[Data records]

+---+

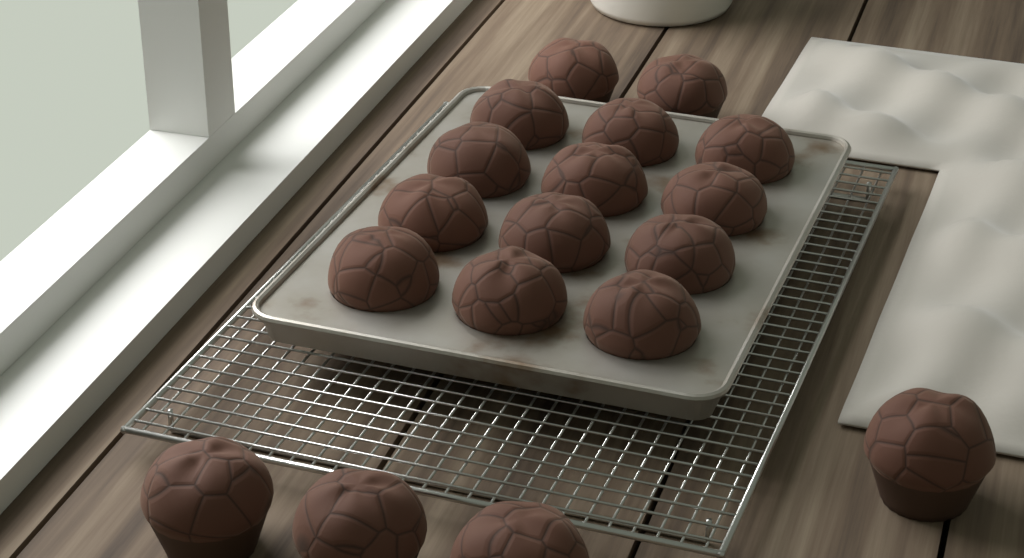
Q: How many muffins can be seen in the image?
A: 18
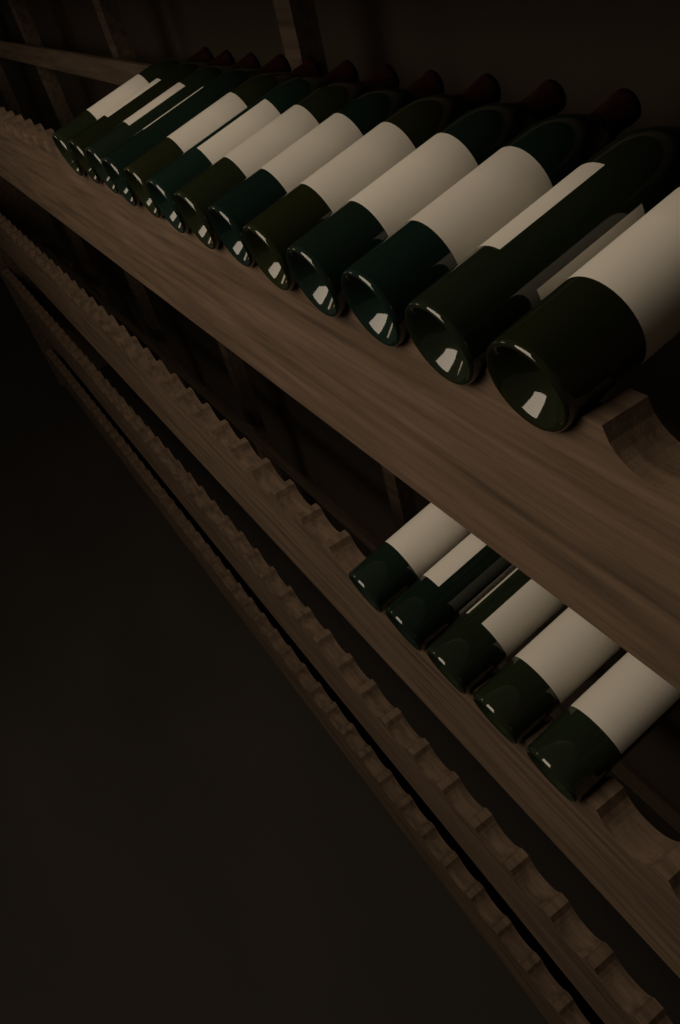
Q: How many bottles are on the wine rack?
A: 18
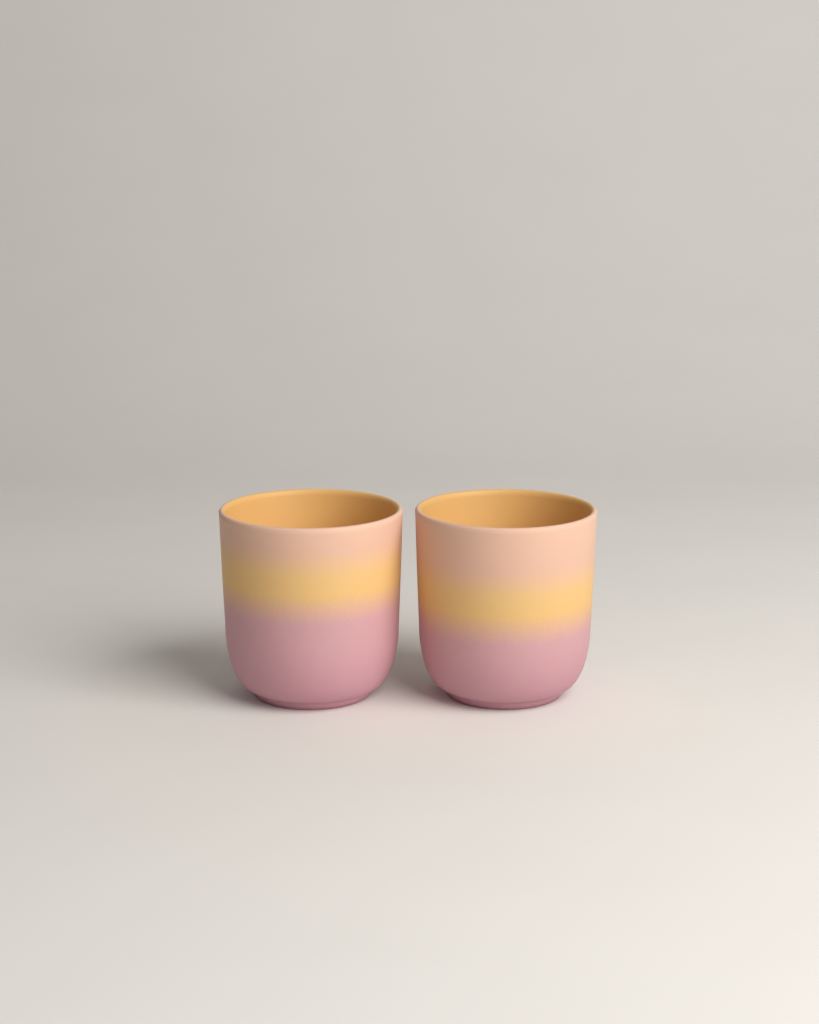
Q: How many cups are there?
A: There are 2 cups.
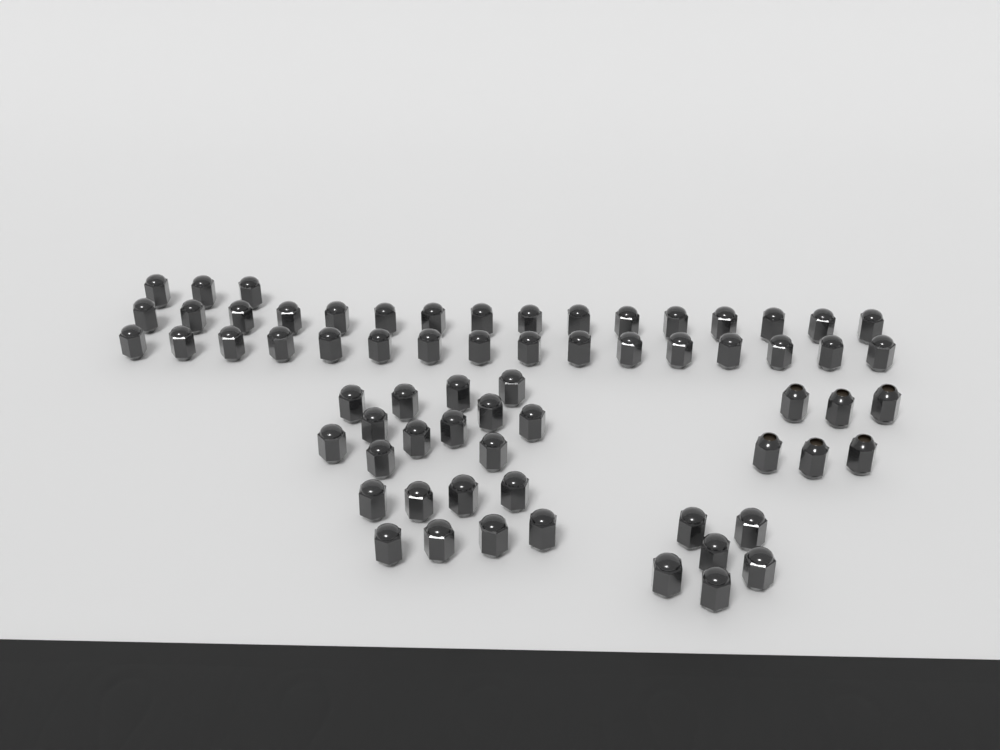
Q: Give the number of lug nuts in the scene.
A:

+---+

Can you set out the material above as a Markdown table with the columns Row and Line, giving each line its own numbered row, skipping blank lines and leaving the pictures out?

WORKED ANSWER »
| Row | Line |
|---|---|
| 1 | Q: How many muffins can be seen in the image? |
| 2 | A: 18 |
| 3 | Q: How many bottles are on the wine rack? |
| 4 | A: 18 |
| 5 | Q: How many cups are there? |
| 6 | A: There are 2 cups. |
| 7 | Q: Give the number of lug nuts in the scene. |
| 8 | A: |